DIRECTIVE.
Lines before the one containing "выглядит следующим образом. Заполняете" are left out; return that line and every line after it exactly, through the end of the data below.

Recorded data.
BEGIN

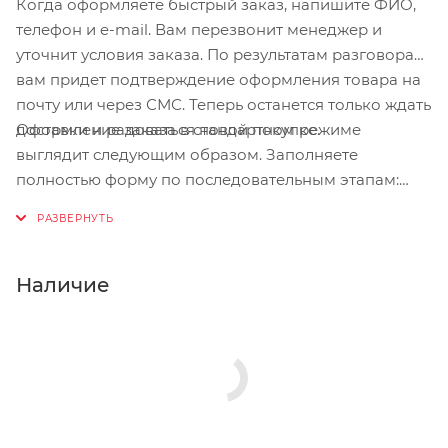
Когда оформляете быстрый заказ, напишите ФИО,
телефон и e-mail. Вам перезвонит менеджер и
уточнит условия заказа. По результатам разговора
вам придет подтверждение оформления товара на
почту или через СМС. Теперь останется только ждать
Оформление заказа в стандартном режиме
доставки и радоваться новой покупке.
выглядит следующим образом. Заполняете
полностью форму по последовательным этапам:
адрес, способ доставки, оплаты, данные о себе.
Советуем в комментарии к заказу написать
информацию, которая поможет курьеру вас найти.
Нажмите кнопку «Оформить заказ».
Наличие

END

YOUR SOLUTION.
выглядит следующим образом. Заполняете
полностью форму по последовательным этапам:
адрес, способ доставки, оплаты, данные о себе.
Советуем в комментарии к заказу написать
информацию, которая поможет курьеру вас найти.
Нажмите кнопку «Оформить заказ».
Наличие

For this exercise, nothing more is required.